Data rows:
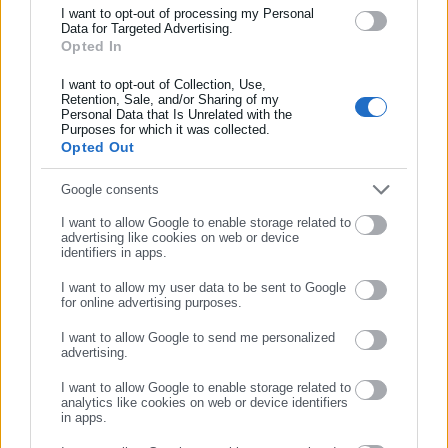
και όλο τον κόσμο!
I want to opt-out of processing my Personal
Διάσκεψη των Προέδρων της Βουλής
Data for Targeted Advertising.
Opted In
Συμπλήρωσε όνομα
Σέβη Βολουδάκη: Βανδάλισαν το πολιτικό της
γραφείο
I want to opt-out of Collection, Use,
Retention, Sale, and/or Sharing of my
Personal Data that Is Unrelated with the
Συμπλήρωσε επώνυμο
Purposes for which it was collected.
Opted Out
Συμπλήρωσε email
Google consents
Τα θέματα της συνεδρίασης του Υπουργικού
I want to allow Google to enable storage related to
advertising like cookies on web or device
Συμβουλίου είναι:
identifiers in apps.
-Εισήγηση από την Υπουργό Παιδείας, Θρησκευμάτων και
I want to allow my user data to be sent to Google
for online advertising purposes.
Αθλητισμού Σοφία Ζαχαράκη σχετικά με την έναρξη της νέας
ΣΥΝΕΧΙΣΤΕ ΣΤΟ WEBSITE
I want to allow Google to send me personalized
σχολικής και ακαδημαϊκής χρονιάς – Προετοιμασία και
advertising.
ΕΓΓΡΑΦΗ
καινοτομίες,
I want to allow Google to enable storage related to
analytics like cookies on web or device identifiers
-Παρουσίαση από τον Υπουργό Ανάπτυξης Τάκη Θεοδωρικάκο
in apps.
των νομοθετικών πρωτοβουλιών για τη ρύθμιση των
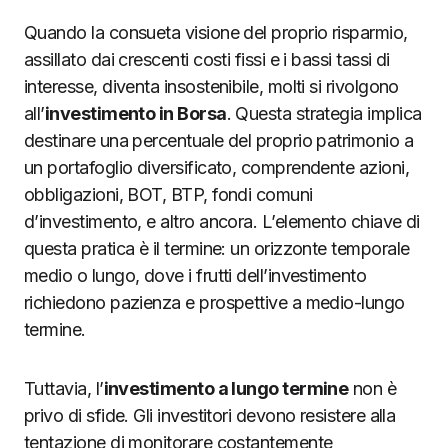
Quando la consueta visione del proprio risparmio,
assillato dai crescenti costi fissi e i bassi tassi di
interesse, diventa insostenibile, molti si rivolgono
all’
investimento in Borsa
. Questa strategia implica
destinare una percentuale del proprio patrimonio a
un portafoglio diversificato, comprendente azioni,
obbligazioni, BOT, BTP, fondi comuni
d’investimento, e altro ancora. L’elemento chiave di
questa pratica è il termine: un orizzonte temporale
medio o lungo, dove i frutti dell’investimento
richiedono pazienza e prospettive a medio-lungo
termine.
Tuttavia, l’
investimento a lungo termine
non è
privo di sfide. Gli investitori devono resistere alla
tentazione di monitorare costantemente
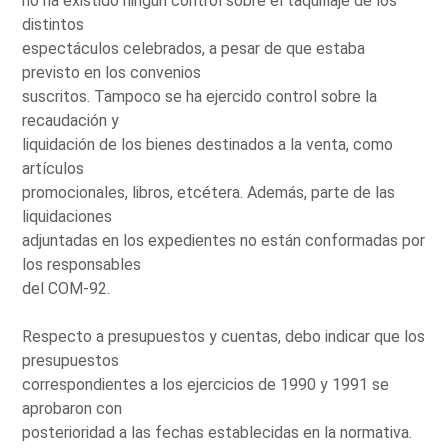
no ha existido ningún control sobre el taquillaje de los
distintos
espectáculos celebrados, a pesar de que estaba
previsto en los convenios
suscritos. Tampoco se ha ejercido control sobre la
recaudación y
liquidación de los bienes destinados a la venta, como
artículos
promocionales, libros, etcétera. Además, parte de las
liquidaciones
adjuntadas en los expedientes no están conformadas por
los responsables
del COM-92.
Respecto a presupuestos y cuentas, debo indicar que los
presupuestos
correspondientes a los ejercicios de 1990 y 1991 se
aprobaron con
posterioridad a las fechas establecidas en la normativa.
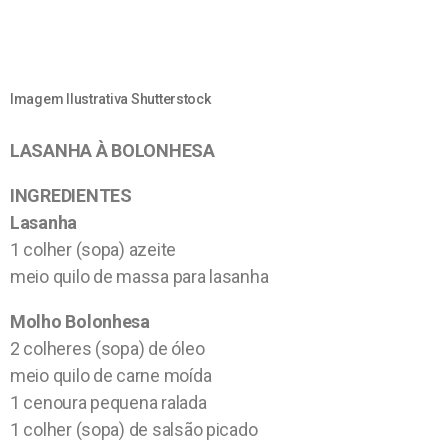
Imagem Ilustrativa Shutterstock
LASANHA À BOLONHESA
INGREDIENTES
Lasanha
1 colher (sopa) azeite
meio quilo de massa para lasanha
Molho Bolonhesa
2 colheres (sopa) de óleo
meio quilo de carne moída
1 cenoura pequena ralada
1 colher (sopa) de salsão picado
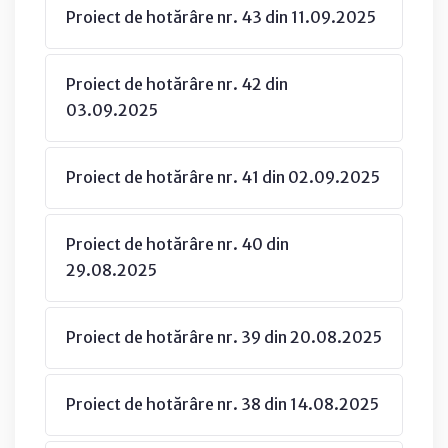
Proiect de hotărâre nr. 43 din 11.09.2025
Proiect de hotărâre nr. 42 din
03.09.2025
Proiect de hotărâre nr. 41 din 02.09.2025
Proiect de hotărâre nr. 40 din
29.08.2025
Proiect de hotărâre nr. 39 din 20.08.2025
Proiect de hotărâre nr. 38 din 14.08.2025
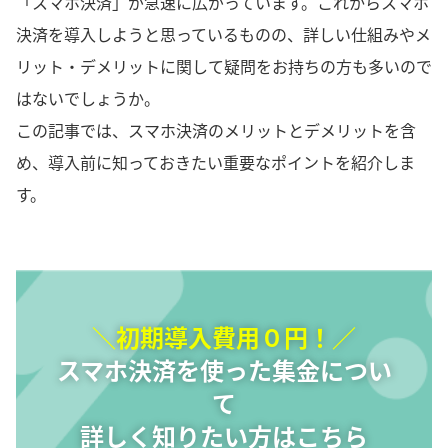
「スマホ決済」が急速に広がっています。これからスマホ
決済を導入しようと思っているものの、詳しい仕組みやメ
リット・デメリットに関して疑問をお持ちの方も多いので
はないでしょうか。
この記事では、スマホ決済のメリットとデメリットを含
め、導入前に知っておきたい重要なポイントを紹介しま
す。
＼初期導入費用０円！／
スマホ決済を使った集金につい
て
詳しく知りたい方はこちら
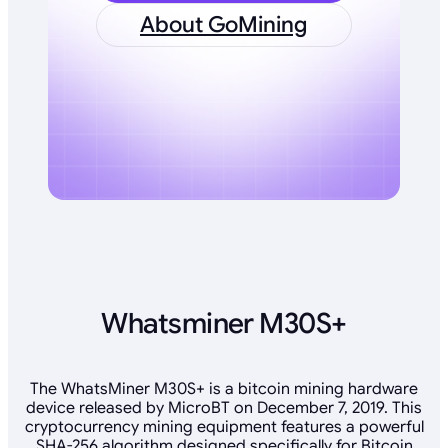
About GoMining
Whatsminer M30S+
The WhatsMiner M30S+ is a bitcoin mining hardware
device released by MicroBT on December 7, 2019. This
cryptocurrency mining equipment features a powerful
SHA-256 algorithm designed specifically for Bitcoin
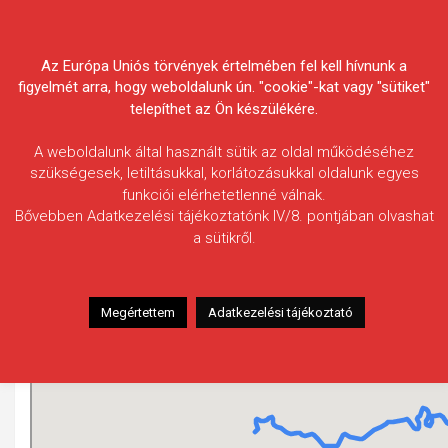
Skip
Körösvidéki Horgász
to
content
Az Európa Uniós törvények értelmében fel kell hívnunk a
Egyesületek Szövetsége
figyelmét arra, hogy weboldalunk ún. "cookie"-kat vagy "sütiket"
telepíthet az Ön készülékére.
A weboldalunk által használt sütik az oldal működéséhez
szükségesek, letiltásukkal, korlátozásukkal oldalunk egyes
funkciói elérhetetlenné válnak.
Vargahossza-főcsatorna
Bővebben Adatkezelési tájékoztatónk IV/8. pontjában olvashat
a sütikről.
Megértettem
Adatkezelési tájékoztató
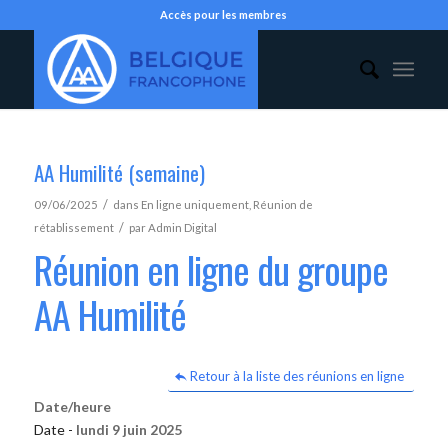
Accès pour les membres
AA Humilité (semaine)
/
09/06/2025
dans
En ligne uniquement
,
Réunion de
/
rétablissement
par
Admin Digital
Réunion en ligne du groupe
AA Humilité
Retour à la liste des réunions en ligne
Date/heure
Date -
lundi 9 juin 2025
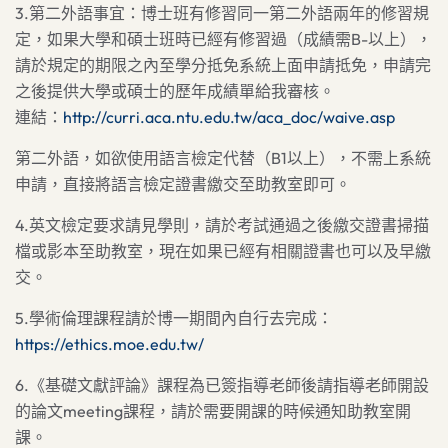
3.第二外語事宜：博士班有修習同一第二外語兩年的修習規
定，如果大學和碩士班時已經有修習過（成績需B-以上），
請於規定的期限之內至學分抵免系統上面申請抵免，申請完
之後提供大學或碩士的歷年成績單給我審核。
連結：
http://curri.aca.ntu.edu.tw/aca_doc/waive.asp
第二外語，如欲使用語言檢定代替（B1以上），不需上系統
申請，直接將語言檢定證書繳交至助教室即可。
4.英文檢定要求請見學則，請於考試通過之後繳交證書掃描
檔或影本至助教室，現在如果已經有相關證書也可以及早繳
交。
5.學術倫理課程請於博一期間內自行去完成：
https://ethics.moe.edu.tw/
6.《基礎文獻評論》課程為已簽指導老師後請指導老師開設
的論文meeting課程，請於需要開課的時候通知助教室開
課。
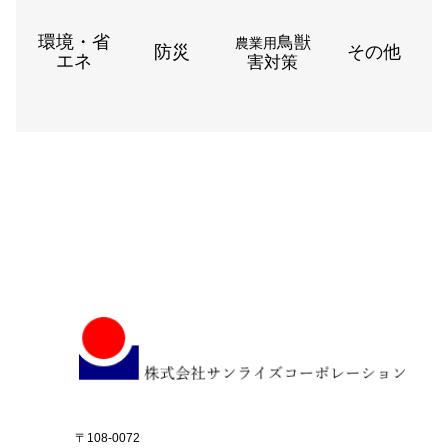
環境・省
鳥獣
農業用
防災
その他
エネ
害対策
〒108-0072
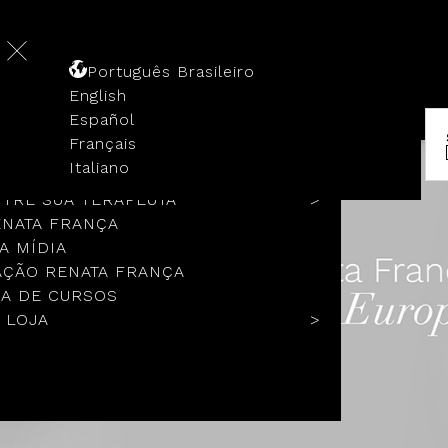
Português Brasileiro
English
Español
Français
 HISTÓRIA
Italiano
COLOS
TRE SUA TERAPEUTA
ENATA FRANÇA
A MÍDIA
ÇÃO RENATA FRANÇA
A DE CURSOS
 LOJA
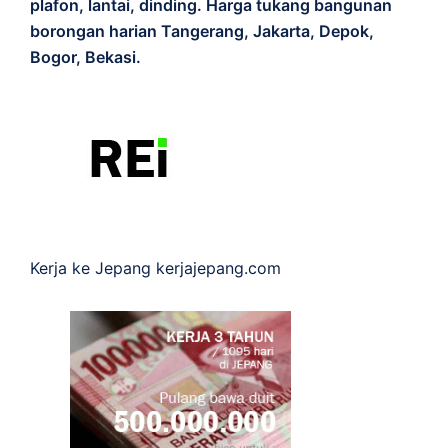
plafon, lantai, dinding. Harga tukang bangunan
borongan harian Tangerang, Jakarta, Depok,
Bogor, Bekasi.
Kerja ke Jepang
kerjajepang.com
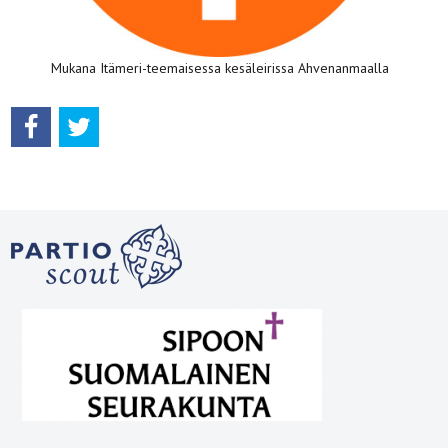
Mukana Itämeri-teemaisessa kesäleirissa Ahvenanmaalla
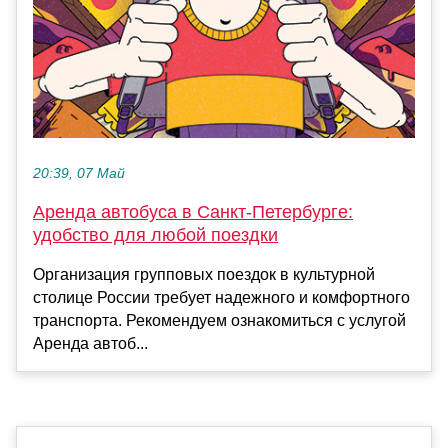
20:39, 07 Май
Аренда автобуса в Санкт-Петербурге:
удобство для любой поездки
Организация групповых поездок в культурной
столице России требует надежного и комфортного
транспорта. Рекомендуем ознакомиться с услугой
Аренда автоб...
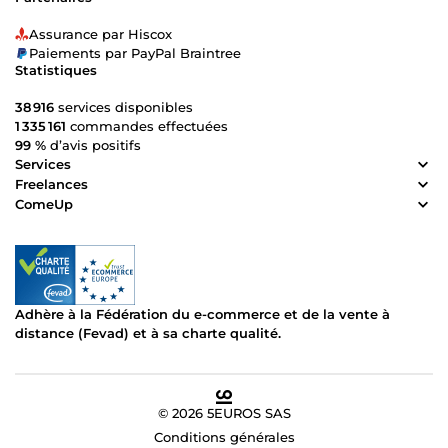
Assurance par Hiscox
Paiements par PayPal Braintree
Statistiques
38 916
services disponibles
1 335 161
commandes effectuées
99 %
d’avis positifs
Services
Freelances
ComeUp
Adhère à la Fédération du e-commerce et de la vente à
distance (Fevad) et à sa charte qualité.
© 2026 5EUROS SAS
Conditions générales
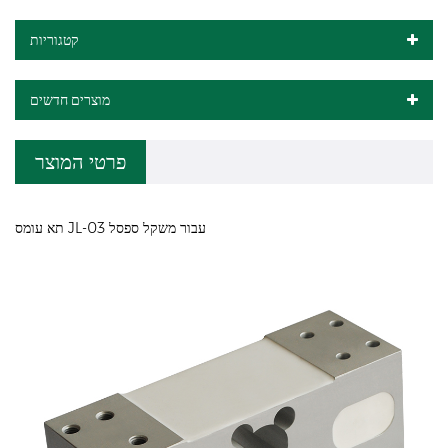
קטגוריות
מוצרים חדשים
פרטי המוצר
תא עומס JL-03 עבור משקל ספסל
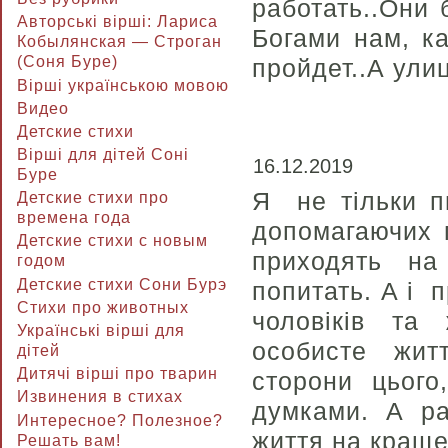
работать..Они
Авторські вірші: Лариса
Богами нам, ка
Кобылянская — Строган
(Соня Буре)
пройдет..А ул
Вірші українською мовою
Видео
Детские стихи
Вірші для дітей Соні
16.12.2019
Буре
Я не тільки п
Детские стихи про
времена года
допомагаючих п
Детские стихи с новым
приходять на 
годом
Детские стихи Сони Бурэ
попитать. А і п
Стихи про животных
чоловіків та
Українські вірші для
особисте жит
дітей
Дитячі вірші про тварин
сторони цього
Извинения в стихах
думками. А ра
Интересное? Полезное?
життя на краще
Решать вам!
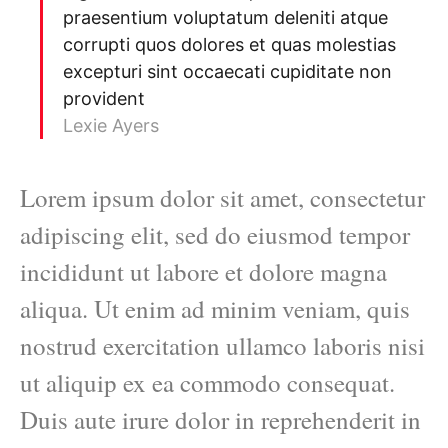
praesentium voluptatum deleniti atque
corrupti quos dolores et quas molestias
excepturi sint occaecati cupiditate non
provident
Lexie Ayers
Lorem ipsum dolor sit amet, consectetur
adipiscing elit, sed do eiusmod tempor
incididunt ut labore et dolore magna
aliqua. Ut enim ad minim veniam, quis
nostrud exercitation ullamco laboris nisi
ut aliquip ex ea commodo consequat.
Duis aute irure dolor in reprehenderit in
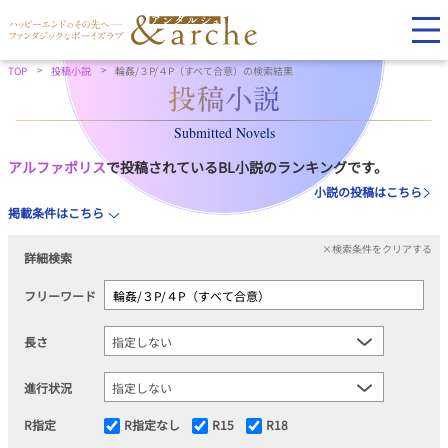
TOP
投稿小説
輪姦/３P/４P（すべて合意）の検索結果
Submitted Novels
アルファポリス
で投稿されているBL小説のランキングです。
小説の投稿はこちら
掲載条件はこちら
×検索条件をクリアする
詳細検索
フリーワード
長さ
進行状況
R指定
R指定なし
R15
R18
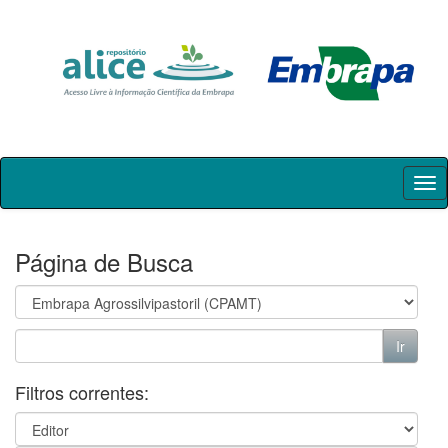
Skip
navigation
Página de Busca
Filtros correntes:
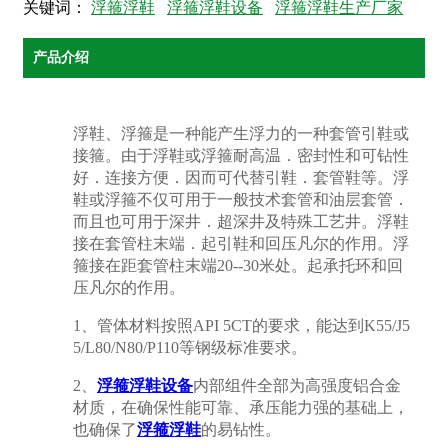
关键词：
浮箍浮鞋
浮箍浮鞋设备
浮箍浮鞋生产厂家
产品介绍
浮鞋、浮箍是一种能产生浮力的一种套管引鞋或
接箍。由于浮鞋或浮箍耐高温．密封性和可钻性
好．连接方便．因而可代替引鞋．套管鞋等。浮
鞋或浮箍不仅可用于一般技术套管和油层套管．
而且也可用于深井．超深井及特殊工艺井。浮鞋
接在套管柱末端．起引鞋和回压凡尔的作用。浮
箍接在距套管柱末端20--30米处。起承托环和回
压凡尔的作用。
1、管体材料按照API 5CT的要求，能达到K55/J5
5/L80/N80/P110等钢级标准要求。
2、
浮箍浮鞋设备
内部组件全部为高强度铝合金
材质，在确保性能可靠、承压能力强的基础上，
也确保了
浮箍浮鞋
的易钻性。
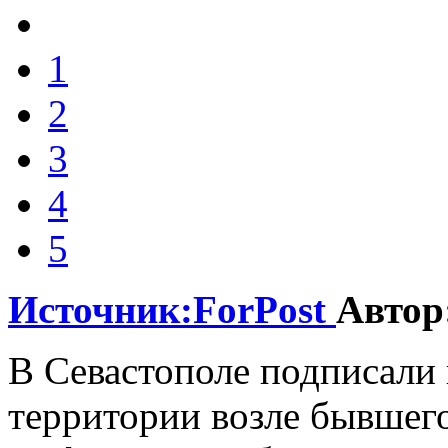
1
2
3
4
5
Источник:ForPost
Автор
В Севастополе подписали 
территории возле бывшего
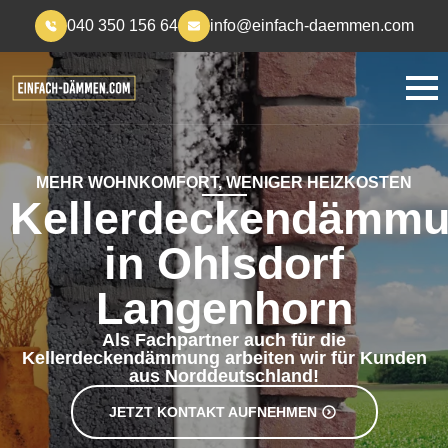
040 350 156 64
info@einfach-daemmen.com
MEHR WOHNKOMFORT, WENIGER HEIZKOSTEN
Kellerdeckendämm
in Ohlsdorf
Langenhorn
Als Fachpartner auch für die
Kellerdeckendämmung arbeiten wir für Kunden
aus Norddeutschland!
JETZT KONTAKT AUFNEHMEN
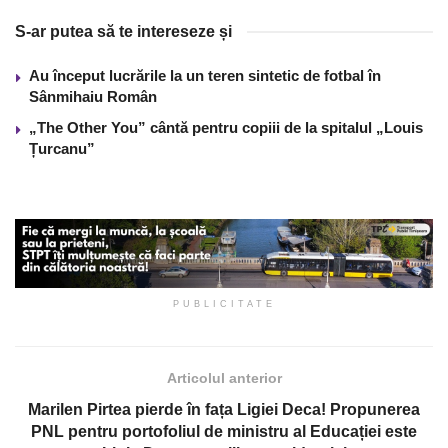
S-ar putea să te intereseze și
Au început lucrările la un teren sintetic de fotbal în
Sânmihaiu Român
„The Other You” cântă pentru copiii de la spitalul „Louis
Țurcanu”
PUBLICITATE
Articolul anterior
Marilen Pirtea pierde în fața Ligiei Deca! Propunerea
PNL pentru portofoliul de ministru al Educației este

Action item:
Transcribe the stretch of the rows from their start through the line containing "tentazione di monitorare costantemente", including both ends. Omit the picture markers from the output.

Result for this exercise:
και όλο τον κόσμο!
I want to opt-out of processing my Personal
Διάσκεψη των Προέδρων της Βουλής
Data for Targeted Advertising.
Opted In
Συμπλήρωσε όνομα
Σέβη Βολουδάκη: Βανδάλισαν το πολιτικό της
γραφείο
I want to opt-out of Collection, Use,
Retention, Sale, and/or Sharing of my
Personal Data that Is Unrelated with the
Συμπλήρωσε επώνυμο
Purposes for which it was collected.
Opted Out
Συμπλήρωσε email
Google consents
Τα θέματα της συνεδρίασης του Υπουργικού
I want to allow Google to enable storage related to
advertising like cookies on web or device
Συμβουλίου είναι:
identifiers in apps.
-Εισήγηση από την Υπουργό Παιδείας, Θρησκευμάτων και
I want to allow my user data to be sent to Google
for online advertising purposes.
Αθλητισμού Σοφία Ζαχαράκη σχετικά με την έναρξη της νέας
ΣΥΝΕΧΙΣΤΕ ΣΤΟ WEBSITE
I want to allow Google to send me personalized
σχολικής και ακαδημαϊκής χρονιάς – Προετοιμασία και
advertising.
ΕΓΓΡΑΦΗ
καινοτομίες,
I want to allow Google to enable storage related to
analytics like cookies on web or device identifiers
-Παρουσίαση από τον Υπουργό Ανάπτυξης Τάκη Θεοδωρικάκο
in apps.
των νομοθετικών πρωτοβουλιών για τη ρύθμιση των
Quando la consueta visione del proprio risparmio,
assillato dai crescenti costi fissi e i bassi tassi di
interesse, diventa insostenibile, molti si rivolgono
all’
investimento in Borsa
. Questa strategia implica
destinare una percentuale del proprio patrimonio a
un portafoglio diversificato, comprendente azioni,
obbligazioni, BOT, BTP, fondi comuni
d’investimento, e altro ancora. L’elemento chiave di
questa pratica è il termine: un orizzonte temporale
medio o lungo, dove i frutti dell’investimento
richiedono pazienza e prospettive a medio-lungo
termine.
Tuttavia, l’
investimento a lungo termine
non è
privo di sfide. Gli investitori devono resistere alla
tentazione di monitorare costantemente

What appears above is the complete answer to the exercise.